The Frequency with which Droughts and Heatwaves Occur is Determined by Precipitation Trends

Climate change will modify the average amount of precipitation on land, increasing the frequency of droughts and heat waves.

However, it has remained unknown until now under what conditions both extreme events, termed as ‘compound hot-dry-events,’ will occur simultaneously.

These summers were identified by the UFZ researchers as those in which the average temperature was greater than in 90% of the summers between 1950 and 1980, while precipitation was lower than in 90% of those years.

“In the past, periods of drought and heat waves were often considered separately; there is, however, a strong correlation between the two events, which can be seen in the extremes experienced in 2003 and 2018 in Europe. The negative consequences of these compound extremes are often greater than with one single extreme,” says UFZ climate researcher Dr. Jakob Zscheischler, last author of the study.

However, until today, it was unknown what the future simultaneous occurrence of these extremes would depend on because the uncertainties in the occurrences calculated by commonly used climate model simulations were too big to provide reliable predictions.

To lower and better comprehend these uncertainties, the researchers employed a unique model ensemble consisting of seven climate models. To account for natural climate fluctuation, each model simulation was repeated up to 100 times.

They looked at the data from 1950 to 1980 and compared it to predictions for a future temperature that is two degrees warmer than pre-industrial levels.
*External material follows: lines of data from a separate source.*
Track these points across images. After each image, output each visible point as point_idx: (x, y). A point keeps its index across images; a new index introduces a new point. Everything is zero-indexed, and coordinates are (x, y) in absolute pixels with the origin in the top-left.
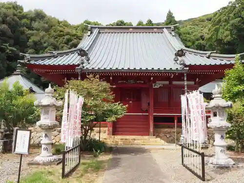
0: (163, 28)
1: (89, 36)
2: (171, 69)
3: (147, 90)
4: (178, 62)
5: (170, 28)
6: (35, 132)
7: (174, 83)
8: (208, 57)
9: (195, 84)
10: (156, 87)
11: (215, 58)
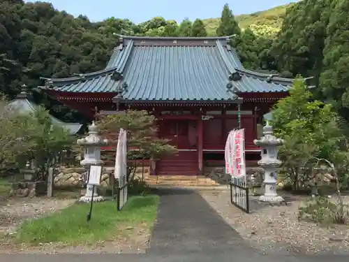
0: (216, 39)
1: (121, 50)
2: (222, 99)
3: (195, 123)
4: (232, 89)
5: (225, 39)
6: (62, 174)
7: (228, 112)
8: (269, 82)
9: (253, 114)
10: (205, 119)
11: (277, 82)
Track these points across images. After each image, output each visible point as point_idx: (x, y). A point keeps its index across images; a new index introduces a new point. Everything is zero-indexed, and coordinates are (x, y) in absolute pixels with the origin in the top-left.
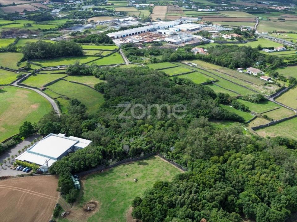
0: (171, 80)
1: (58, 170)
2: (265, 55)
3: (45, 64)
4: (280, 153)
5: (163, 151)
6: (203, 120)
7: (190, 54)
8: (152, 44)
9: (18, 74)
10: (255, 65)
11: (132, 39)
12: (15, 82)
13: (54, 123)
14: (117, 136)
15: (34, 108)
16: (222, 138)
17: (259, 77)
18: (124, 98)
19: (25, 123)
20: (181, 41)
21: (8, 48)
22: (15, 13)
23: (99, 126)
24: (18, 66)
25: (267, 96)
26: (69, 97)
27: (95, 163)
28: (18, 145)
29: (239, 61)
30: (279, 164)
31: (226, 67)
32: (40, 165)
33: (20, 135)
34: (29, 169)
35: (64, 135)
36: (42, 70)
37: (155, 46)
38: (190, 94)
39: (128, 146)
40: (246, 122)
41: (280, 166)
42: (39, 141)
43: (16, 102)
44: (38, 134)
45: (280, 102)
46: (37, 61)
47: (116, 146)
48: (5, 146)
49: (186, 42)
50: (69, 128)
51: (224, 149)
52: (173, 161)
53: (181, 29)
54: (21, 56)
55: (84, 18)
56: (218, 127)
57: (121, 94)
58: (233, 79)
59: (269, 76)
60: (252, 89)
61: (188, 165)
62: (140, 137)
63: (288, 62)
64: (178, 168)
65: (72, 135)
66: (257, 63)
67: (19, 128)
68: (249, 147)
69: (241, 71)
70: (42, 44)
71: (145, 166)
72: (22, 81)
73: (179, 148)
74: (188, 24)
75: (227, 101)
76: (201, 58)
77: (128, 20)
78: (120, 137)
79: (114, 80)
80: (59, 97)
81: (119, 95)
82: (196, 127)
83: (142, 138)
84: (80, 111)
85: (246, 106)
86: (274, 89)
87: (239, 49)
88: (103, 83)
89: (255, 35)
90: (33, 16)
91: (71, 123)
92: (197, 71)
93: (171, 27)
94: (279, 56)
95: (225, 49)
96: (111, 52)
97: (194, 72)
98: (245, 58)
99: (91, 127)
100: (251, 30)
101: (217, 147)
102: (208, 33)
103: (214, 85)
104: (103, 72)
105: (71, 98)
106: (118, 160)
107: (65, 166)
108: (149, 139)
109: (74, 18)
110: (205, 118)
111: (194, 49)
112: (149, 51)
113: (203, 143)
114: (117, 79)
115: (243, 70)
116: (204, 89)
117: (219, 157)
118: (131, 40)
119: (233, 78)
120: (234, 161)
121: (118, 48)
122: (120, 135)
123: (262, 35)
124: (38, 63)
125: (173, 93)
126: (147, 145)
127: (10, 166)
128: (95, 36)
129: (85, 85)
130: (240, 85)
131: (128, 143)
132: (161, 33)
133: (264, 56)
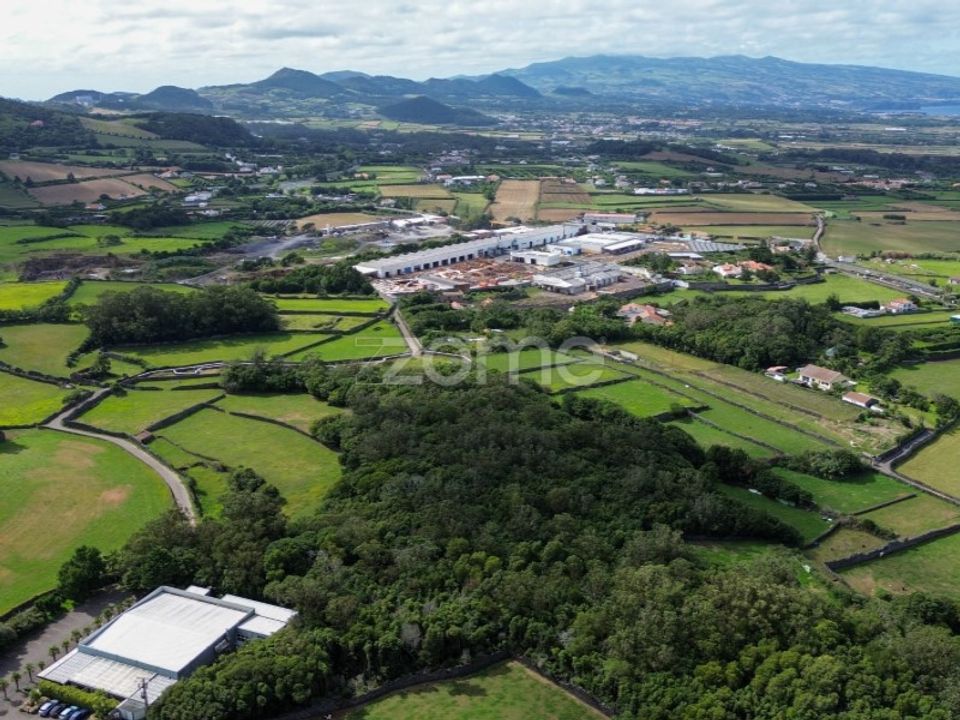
0: (556, 406)
1: (180, 713)
2: (851, 325)
3: (156, 359)
4: (930, 651)
5: (534, 646)
6: (664, 536)
7: (614, 325)
8: (494, 294)
9: (68, 391)
10: (821, 358)
11: (430, 279)
12: (55, 416)
13: (176, 550)
14: (379, 592)
15: (112, 502)
16: (731, 598)
17: (840, 397)
18: (405, 463)
19: (79, 551)
20: (584, 286)
21: (44, 310)
22: (73, 205)
23: (322, 557)
24: (70, 365)
25: (869, 455)
26: (227, 463)
27: (306, 687)
28: (53, 628)
29: (770, 346)
30: (930, 689)
31: (731, 363)
32: (120, 699)
33: (62, 593)
34: (83, 711)
35: (206, 591)
36: (146, 379)
37: (502, 301)
38: (618, 449)
39: (416, 627)
40: (807, 542)
41: (931, 697)
42: (121, 611)
43: (55, 482)
44: (119, 587)
45: (913, 475)
46: (131, 349)
47: (378, 629)
48: (9, 633)
49: (600, 286)
50: (223, 568)
51: (739, 636)
52: (568, 679)
53: (584, 247)
54: (83, 333)
55: (286, 218)
56: (714, 560)
57: (396, 451)
58: (754, 403)
59: (871, 392)
60: (818, 434)
61: (620, 694)
62: (456, 597)
63: (929, 348)
64: (587, 706)
65: (231, 593)
66: (830, 352)
67: (59, 569)
68: (823, 630)
69: (778, 378)
70: (150, 299)
71: (476, 699)
72: (78, 414)
73: (589, 634)
74: (605, 235)
75: (740, 474)
76: (648, 337)
77: (420, 224)
78: (389, 597)
79: (374, 407)
80: (196, 465)
81: (389, 457)
82: (642, 563)
83: (463, 599)
84: (262, 509)
85: (802, 488)
86: (889, 433)
87: (768, 307)
88: (339, 416)
89: (815, 264)
90: (129, 213)
91: (231, 549)
92: (638, 377)
93: (551, 242)
94: (899, 330)
95: (725, 308)
96: (366, 320)
97: (630, 379)
98: (791, 334)
99: (297, 564)
100: (802, 250)
101: (717, 631)
102: (668, 261)
103: (696, 422)
104: (339, 382)
105: (234, 465)
106: (384, 678)
107: (204, 701)
108: (487, 603)
109: (254, 218)
110: (673, 529)
111: (625, 308)
112: (484, 314)
113: (670, 616)
114: (383, 404)
115: (784, 372)
116: (664, 434)
117: (724, 666)
118: (428, 282)
119: (756, 399)
120: (774, 680)
121: (387, 306)
122: (392, 591)
123: (838, 266)
124: (133, 355)
125: (564, 448)
126: (480, 623)
127: (20, 703)
128: (317, 271)
129: (282, 424)
130: (779, 422)
131: (416, 617)
132: (522, 260)
133: (850, 328)
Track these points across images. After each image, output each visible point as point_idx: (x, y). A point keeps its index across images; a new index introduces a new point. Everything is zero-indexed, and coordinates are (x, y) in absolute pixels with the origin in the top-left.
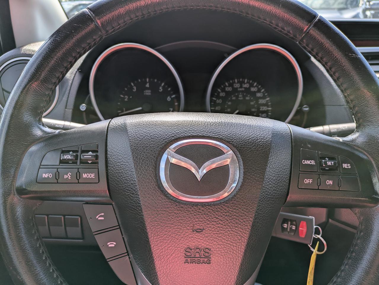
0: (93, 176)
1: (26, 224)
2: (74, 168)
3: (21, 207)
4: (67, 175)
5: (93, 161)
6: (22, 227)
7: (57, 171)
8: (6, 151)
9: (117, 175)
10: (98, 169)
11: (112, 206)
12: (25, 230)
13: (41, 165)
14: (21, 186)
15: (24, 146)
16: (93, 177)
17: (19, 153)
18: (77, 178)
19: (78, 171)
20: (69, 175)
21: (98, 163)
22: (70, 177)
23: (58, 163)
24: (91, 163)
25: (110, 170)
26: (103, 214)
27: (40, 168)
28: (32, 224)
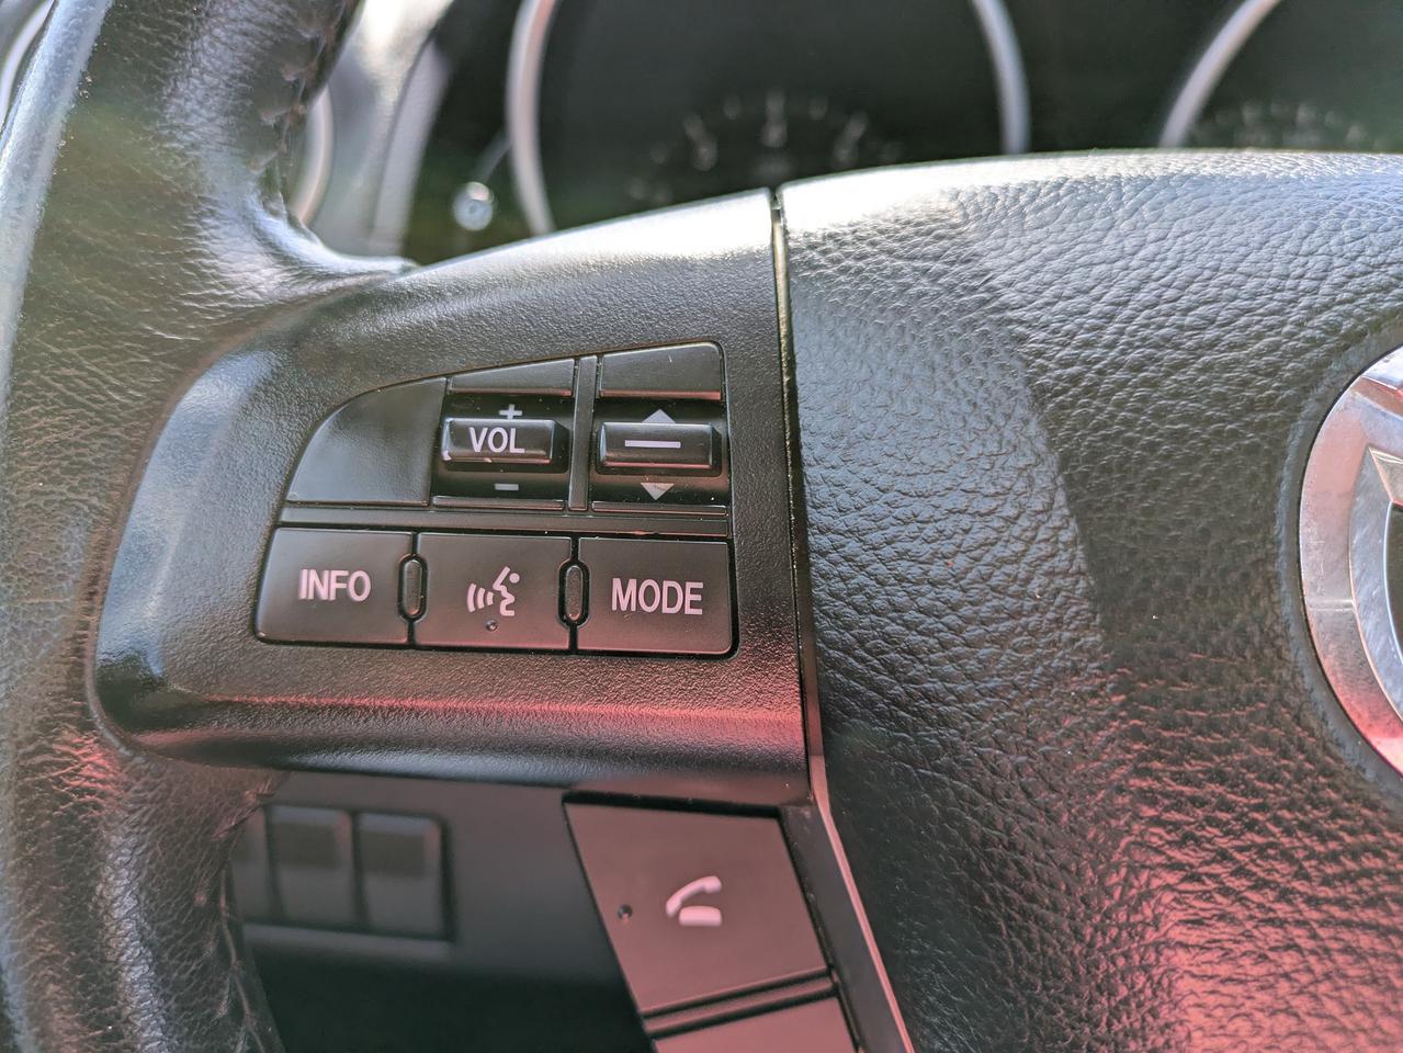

Climate change may shift the distribution of precipitation in certain regions. The pattern of precipitation depends on atmospheric circulation, which determines regional weather dynamics through numerous interactions over large parts of the globe.

Emanuele Bevacqua

“The advantage of these multiple simulations is that we have a much larger volume of data than with conventional model ensembles, enabling us to better estimate compound extremes,” explains Dr. Emanuele Bevacqua, first author and climate researcher at the UFZ.

The researchers were able to confirm a previous hypothesis that the average frequency of compound hot-dry events will increase with global warming: while the frequency was 3 percent between 1950 and 1980, which corresponded to an occurrence every 33 years statistically, this figure will be around 12 percent in a climate that is two degrees warmer. In comparison to the historical time studied, this would be a fourfold increase.

The climate scientists were also able to deduce from the models that the frequency of compound hot-dry events will be determined by precipitation trends rather than temperature developments in the future.

The reason for this is because, even with a two-degree increase in global temperature, local temperature increases will be so large that, in the future, any drought anywhere in the world will be followed by a heat wave, regardless of the precise number of degrees that global temperature rises.

The error in the prediction of compound hot-dry event frequencies is just 1.5 percent due to the uncertainty in the warming. This eliminates temperature as a significant source of uncertainty. However, the researchers predicted a 48 percent uncertainty for precipitation.

“This demonstrates that local precipitation trends determine whether periods of drought and heat waves will occur simultaneously,” explains Emanuele Bevacqua.

For Central Europe, this means that concurrent droughts and heat waves will occur on average every ten years in the case of a “wet storyline” with increasing precipitation, and at least every four years in the case of a “dry storyline” with declining precipitation.

For Central North America, these events would be expected every nine years (‘wet storyline’) and six years (‘dry storyline’).

These regional precipitation trend stories can be used to inform adaptation decisions, such as evaluating best and worst case scenarios. Even if we know that precipitation trends are important in determining the occurrence of concurrent droughts and heat waves, it is still difficult to anticipate them with any certainty:

“Climate change may shift the distribution of precipitation in certain regions. The pattern of precipitation depends on atmospheric circulation, which determines regional weather dynamics through numerous interactions over large parts of the globe,” says Emanuele Bevacqua.

It’s impossible to minimize these uncertainties even further because many of these processes’ dynamics are yet unknown.

This discovery that a trend in one variable predicts the future occurrence of two simultaneous extreme occurrences with a two-degree global temperature increase can be applied to other compound extremes. It may be used to model the interplay of tropical storms and heat waves, as well as the interaction of marine heat waves and acidity extremes in the oceans.

“In these cases, it is the trend in storm frequency or ocean acidification, respectively, that is the deciding factor which determines the concurrence rates of the two extreme events in the future,” says Jakob Zscheischler.